The Church has little to worry about.  As the request in west Dublin shows the State will continue to protect and advance the power and prerogatives of the Church.  An alternative potential sponsor of schools is the group ‘Educate Together’ which has specifically and very definitely absolved the Catholic Church of any responsibility for the disaster in Balbriggan.  This is because their project fits in nicely with that of the Church itself.  It will supply one of the elements in plural provision.  It offers not secular education but multicultural education where religious bodies still retain educational responsibilities but not exclusively over a whole school.  It can thus hope for continued support and funding from a State determined to defend religious education and specifically that of the Catholic Church.

This general policy was vehemently stated by Bertie Ahern in February: ‘There is a form of aggressive secularism which would have the State and State institutions ignore the importance of this religious dimension. They argue that the State and public policy should become intolerant of religious belief and preference, and confine it, at best, to the purely private and personal, without rights or a role within the public domain.  Such illiberal voices would diminish our democracy.’

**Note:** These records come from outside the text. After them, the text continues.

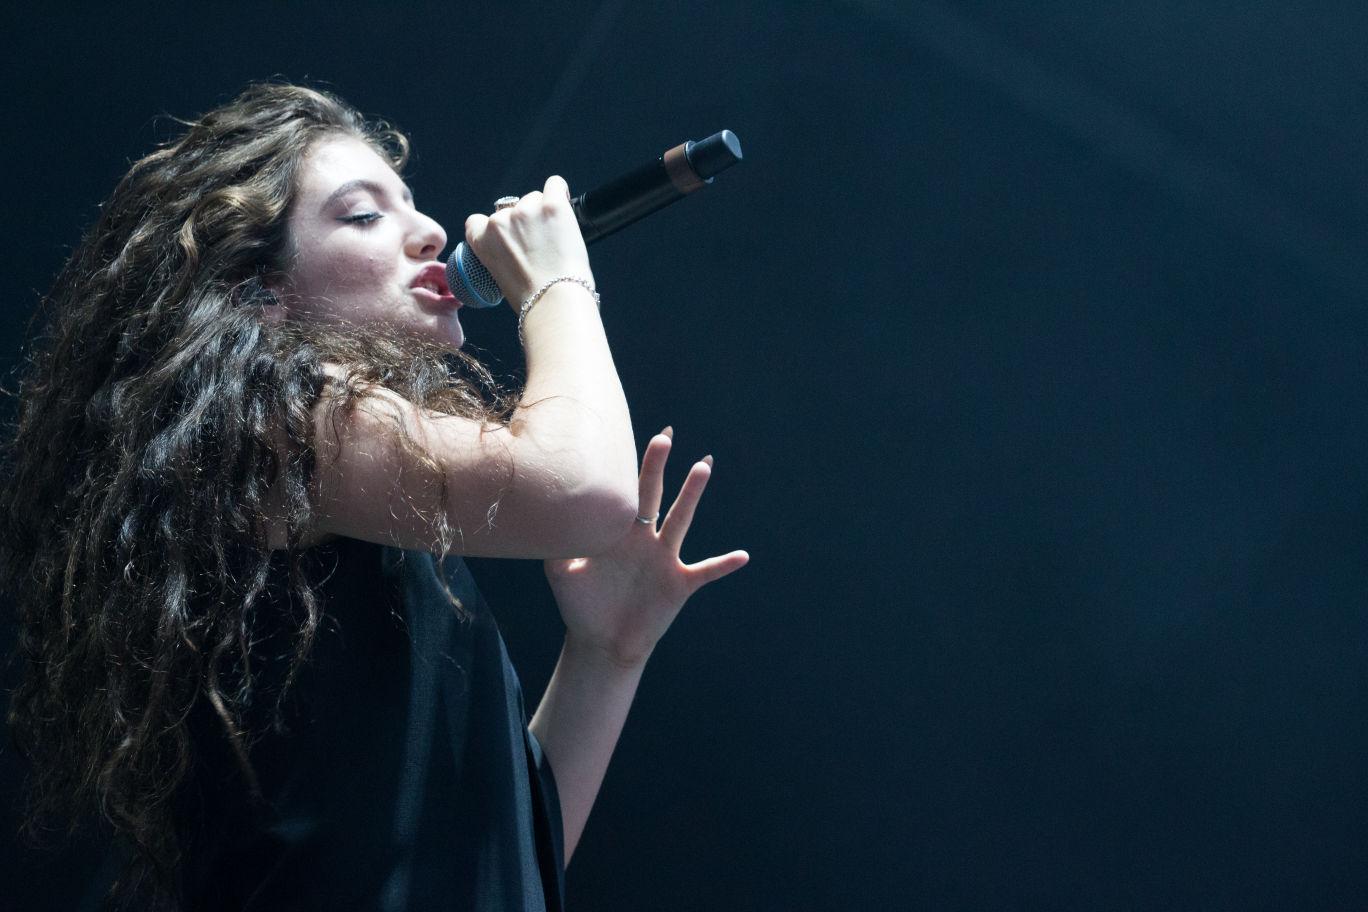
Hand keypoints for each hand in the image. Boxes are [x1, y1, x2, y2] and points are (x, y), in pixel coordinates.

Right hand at [463, 174, 593, 307]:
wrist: (554, 302)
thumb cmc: (532, 298)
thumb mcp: (500, 276)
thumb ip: (502, 252)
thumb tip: (518, 243)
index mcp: (481, 239)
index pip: (478, 220)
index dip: (497, 228)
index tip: (510, 238)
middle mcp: (499, 221)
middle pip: (512, 208)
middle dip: (526, 222)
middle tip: (541, 246)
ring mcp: (526, 211)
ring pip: (535, 198)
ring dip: (544, 213)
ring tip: (555, 240)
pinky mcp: (552, 207)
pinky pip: (555, 185)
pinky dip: (561, 194)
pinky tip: (565, 210)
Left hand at [544, 428, 749, 668]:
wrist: (602, 642)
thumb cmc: (581, 606)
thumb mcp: (561, 574)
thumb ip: (555, 547)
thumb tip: (543, 522)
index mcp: (617, 532)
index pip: (624, 492)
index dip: (626, 467)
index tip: (629, 439)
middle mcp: (644, 539)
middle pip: (652, 495)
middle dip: (657, 466)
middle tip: (664, 436)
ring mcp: (664, 559)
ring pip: (679, 520)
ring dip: (690, 494)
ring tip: (703, 466)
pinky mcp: (679, 584)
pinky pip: (706, 571)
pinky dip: (723, 564)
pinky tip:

What Ahern has done is regurgitate the same old erroneous accusation that secularism is somehow the name for a crude materialist and consumerist culture that seeks to attack and restrict the freedom of religious believers to exercise their religious beliefs.  What it is is the complete separation of Church and State so that, for example, all Churches and religious bodies are excluded from control of educational provision and religious instruction becomes a purely private matter to be chosen by parents and provided by churches out of their own resources.  In this there would be no interference by the State but it would also not fund such instruction.  Secularism is the equality of believers and non-believers.

The alternative in Ireland has been a history of religious separation of children from each other, a strengthening of sectarianism, and a school system often characterised by the brutal treatment of children by religious orders which have had their misdeeds covered up and indemnified by the State.  The child sexual abuse scandals of recent years have provided irrefutable proof, if such where necessary, that this institution cannot be considered a suitable provider of services to children.  In its modern justification we now see that it is a policy which may lead to a virtual apartheid style education structure.  Those who think this is an accidental and unintended consequence of Church policy display a degree of naivety that is scarcely credible and is certainly not believable when applied to Catholic Church thinking itself. ‘Forgive them, for they no not what they do’ does not apply.

Sectarianism has been a scourge of Irish society.  No surprise then that the same forces are facilitating the new scourge of racism.